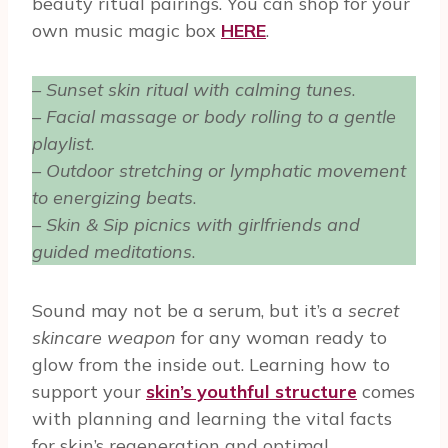
beauty ritual pairings. You can shop for your
own music magic box
HERE
.
–
Sunset skin ritual with calming tunes
.
–
Facial massage or body rolling to a gentle
playlist
.
–
Outdoor stretching or lymphatic movement
to energizing beats
.
–
Skin & Sip picnics with girlfriends and
guided meditations
.
Sound may not be a serum, but it’s a
secret
skincare weapon
for any woman ready to
glow from the inside out. Learning how to
support your
skin’s youthful structure
comes
with planning and learning the vital facts
for skin’s regeneration and optimal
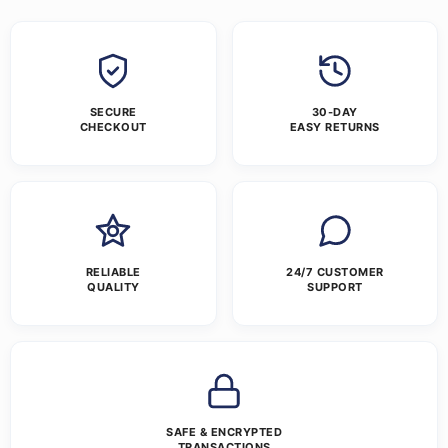
SECURE
30-DAY
CHECKOUT
EASY RETURNS
RELIABLE
24/7 CUSTOMER
QUALITY
SUPPORT
SAFE & ENCRYPTED
TRANSACTIONS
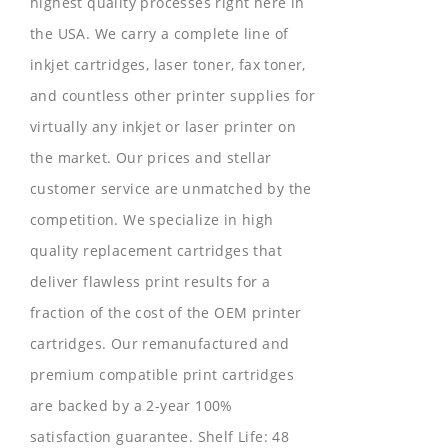
highest quality processes right here in
the USA. We carry a complete line of
inkjet cartridges, laser toner, fax toner,
and countless other printer supplies for
virtually any inkjet or laser printer on
the market. Our prices and stellar
customer service are unmatched by the
competition. We specialize in high
quality replacement cartridges that
deliver flawless print results for a
fraction of the cost of the OEM printer
cartridges. Our remanufactured and
premium compatible print cartridges
are backed by a 2-year 100%
satisfaction guarantee. Shelf Life: 48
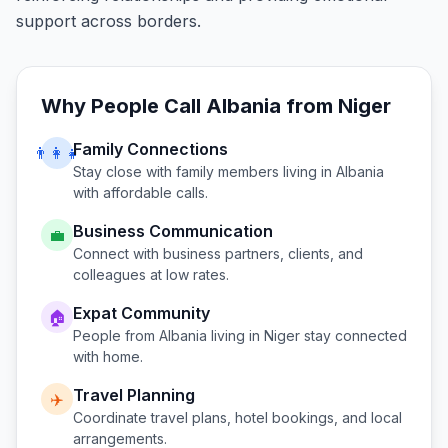
support across borders.
Why People Call
Albania
from
Niger
Family Connections
👨‍👩‍👧
Stay close with family members living in
Albania
with affordable calls.
Business Communication
💼
Connect with business partners, clients, and
colleagues at low rates.
Expat Community
🏠
People from
Albania
living in
Niger
stay connected
with home.
Travel Planning
✈️
Coordinate travel plans, hotel bookings, and local
arrangements.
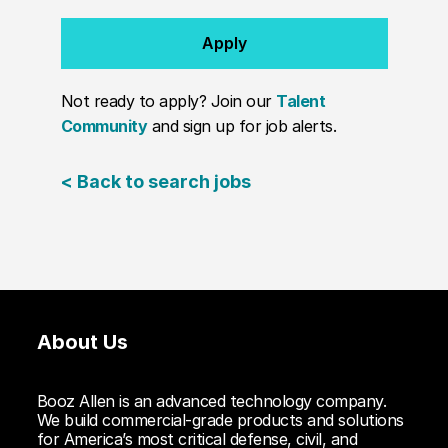
Apply
Not ready to apply? Join our
Talent
Community
and sign up for job alerts.
< Back to search jobs
About Us
Booz Allen is an advanced technology company.
We build commercial-grade products and solutions
for America’s most critical defense, civil, and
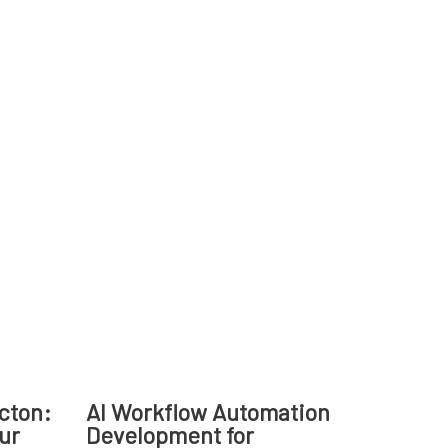
cton:
AI Workflow Automation
our
Development for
- - - - -
Activity: Find the line containing "Coordinate travel plans, hotel" in the listing above. Please restate word for word that line through the last one, leaving out the pictures.

Answer space:
Coordinate travel plans, hotel bookings, and local
arrangements.
Apply
Not ready to apply? Join our
Talent
Community
and sign up for job alerts.
< Back to search jobs
About Us
Booz Allen is an advanced technology company.
We build commercial-grade products and solutions
for America’s most critical defense, civil, and
cton:
AI Workflow Automation
our
Development for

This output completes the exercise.